(Beginning of Materials provided)

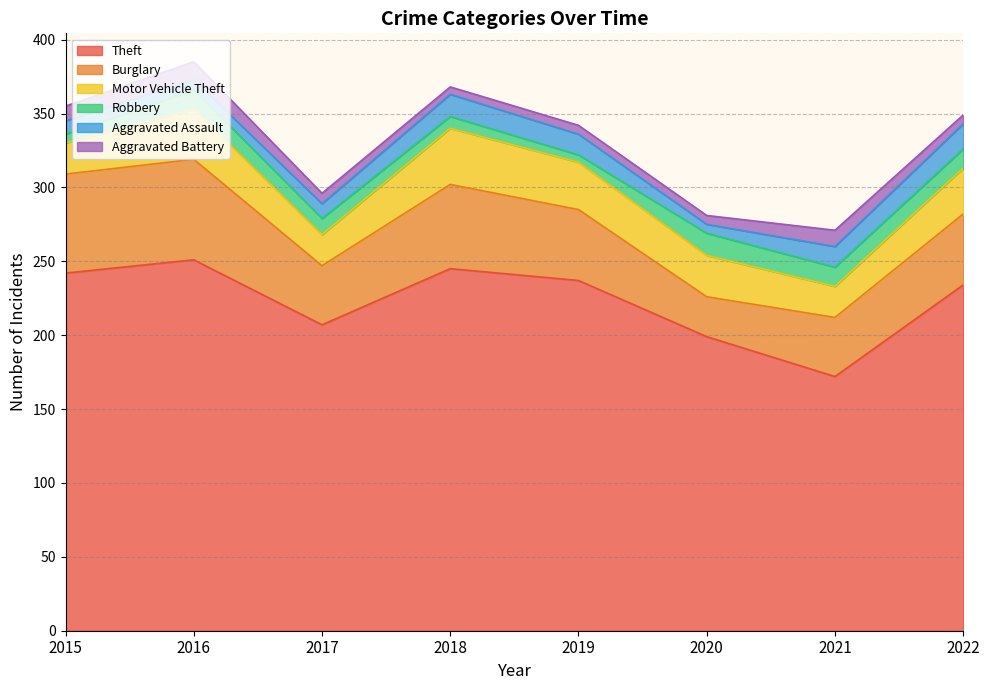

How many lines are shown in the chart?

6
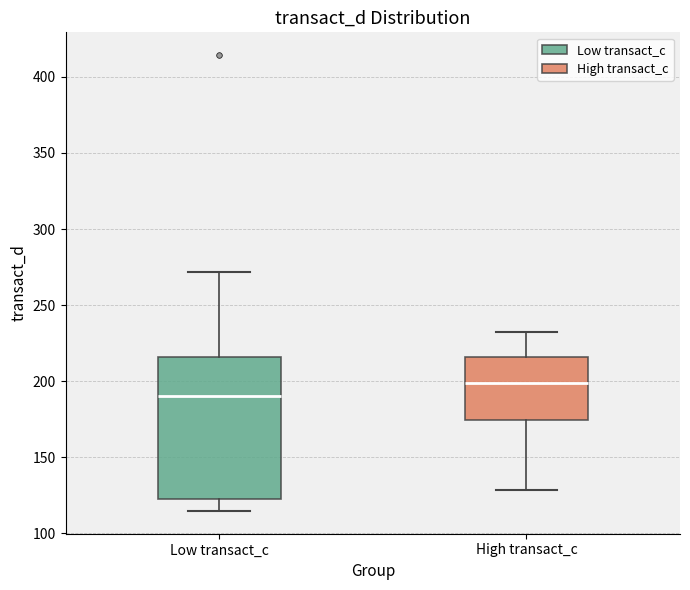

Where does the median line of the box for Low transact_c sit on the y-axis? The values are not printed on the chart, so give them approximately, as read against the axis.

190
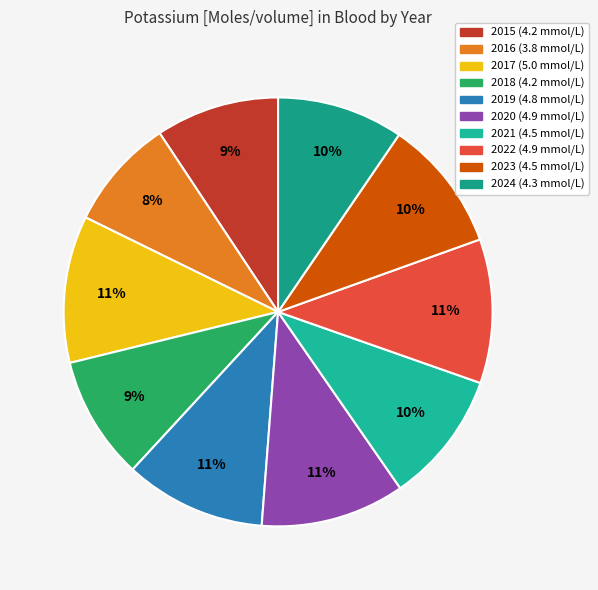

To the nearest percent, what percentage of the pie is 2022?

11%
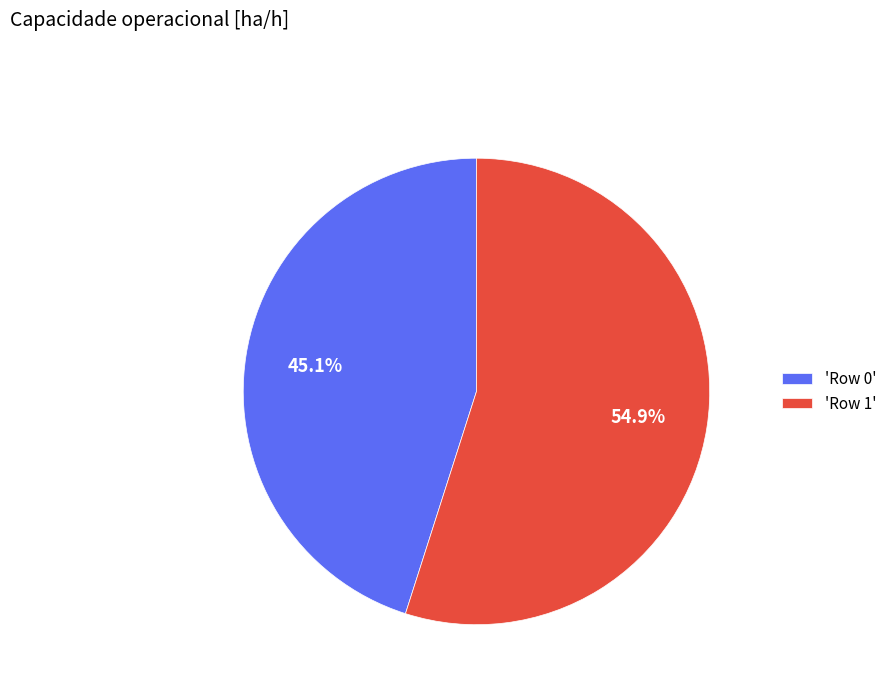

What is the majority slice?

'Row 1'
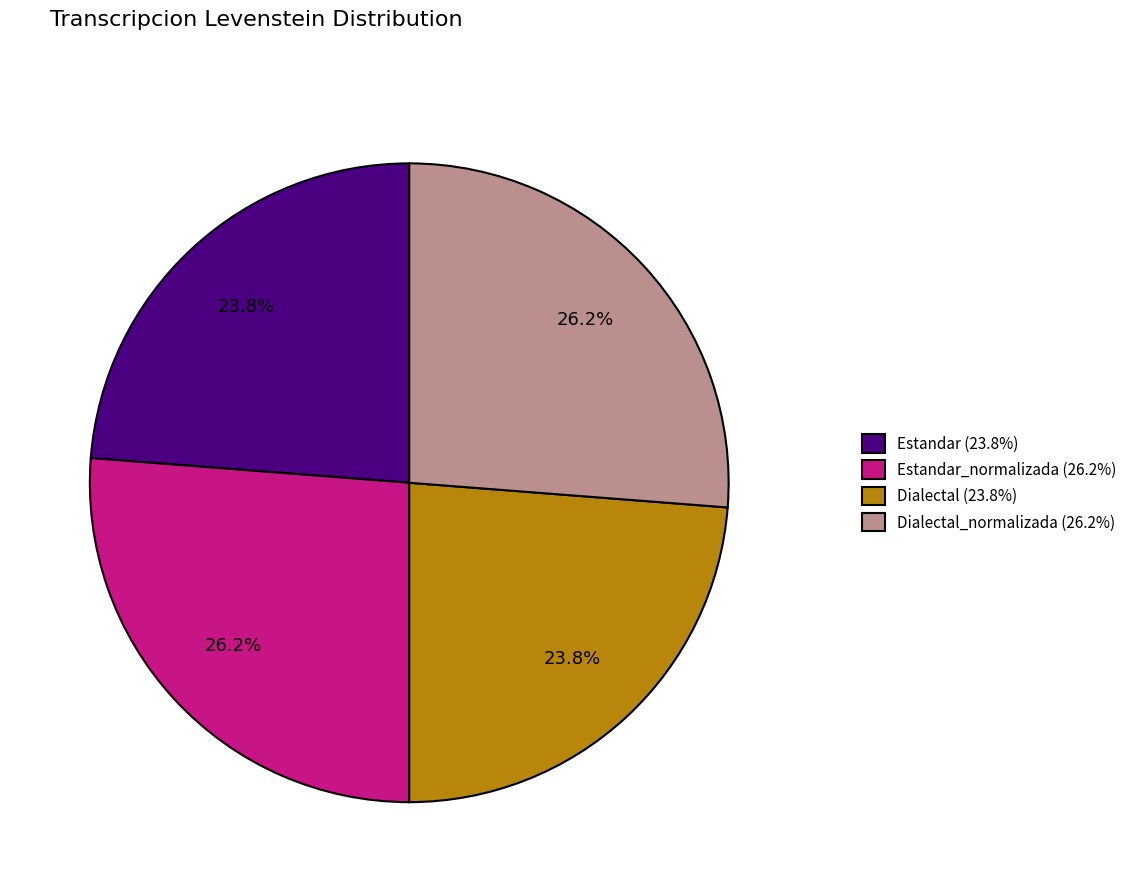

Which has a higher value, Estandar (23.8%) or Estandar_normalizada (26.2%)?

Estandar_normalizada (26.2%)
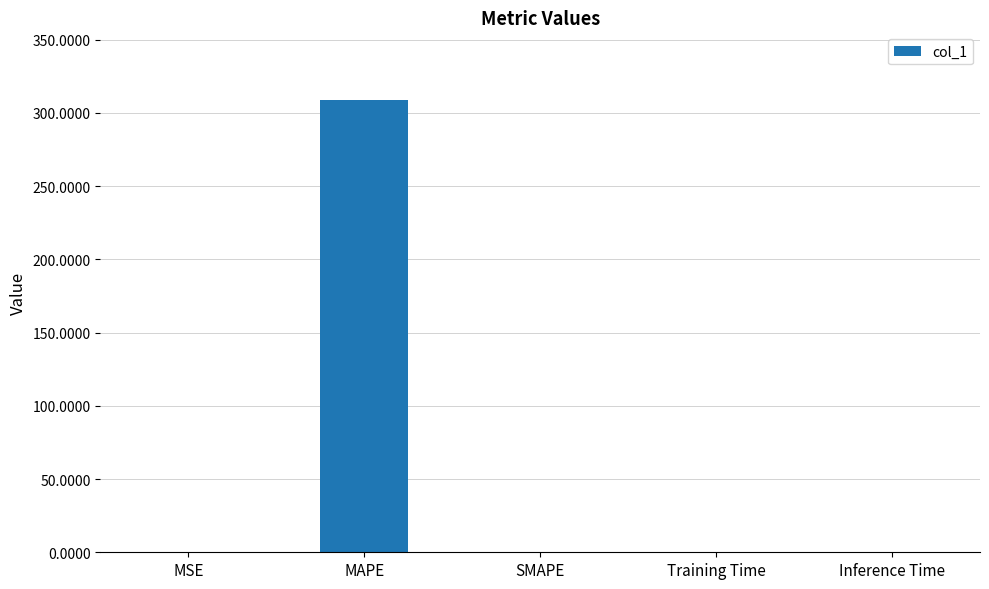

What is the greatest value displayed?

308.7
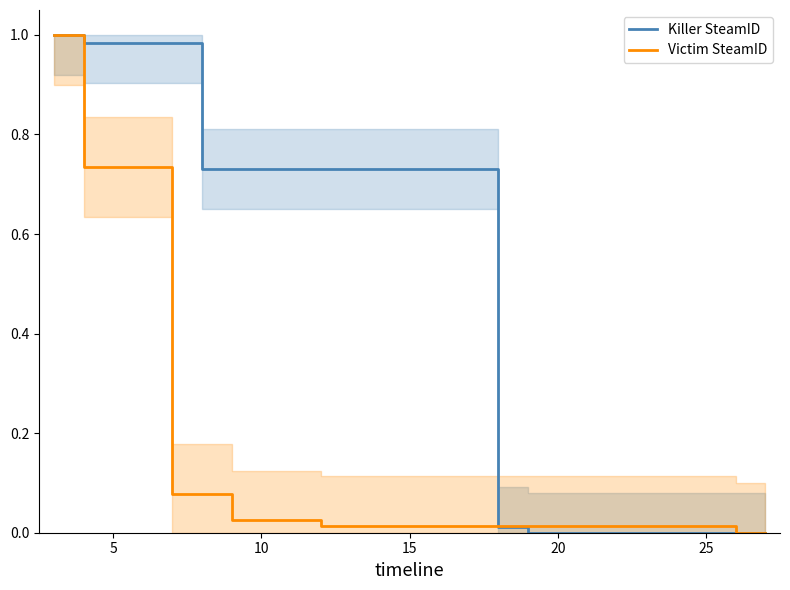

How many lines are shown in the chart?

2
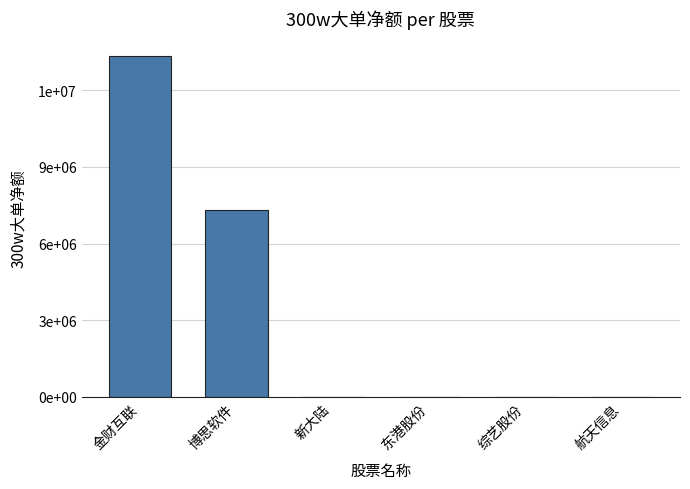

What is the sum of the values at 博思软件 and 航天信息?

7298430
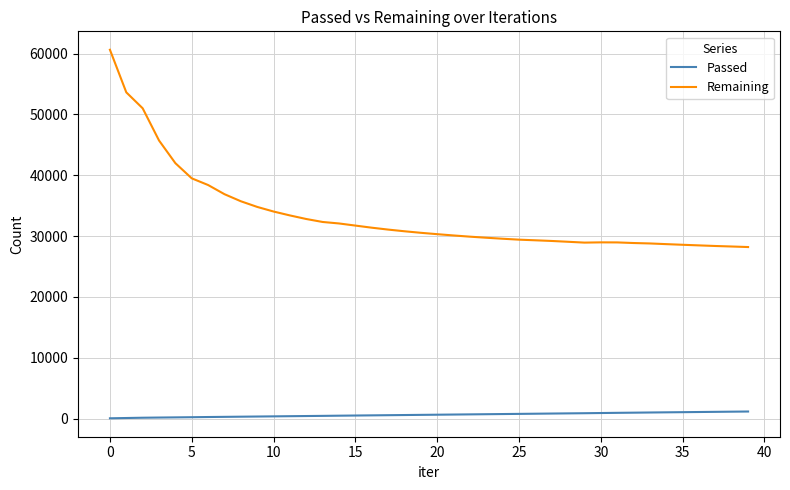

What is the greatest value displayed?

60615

(End of Materials provided)

**What is needed:** Please put every line of the items above into a JSON list of strings, one string per line, leaving out blank lines and the picture markers.

**Solution for this problem:**
[
  "How many lines are shown in the chart?",
  "6",
  "Where does the median line of the box for Low transact_c sit on the y-axis? The values are not printed on the chart, so give them approximately, as read against the axis.",
  "190",
  "To the nearest percent, what percentage of the pie is 2022?",
  "11%",
  "What is the majority slice?",
  "'Row 1'",
  "Which has a higher value, Estandar (23.8%) or Estandar_normalizada (26.2%)?",
  "Estandar_normalizada (26.2%)",
  "What is the greatest value displayed?",
  "308.7",
  "How many lines are shown in the chart?",
  "2",
  "What is the sum of the values at 博思软件 and 航天信息?",
  "7298430",
  "What is the greatest value displayed?",
  "60615"
]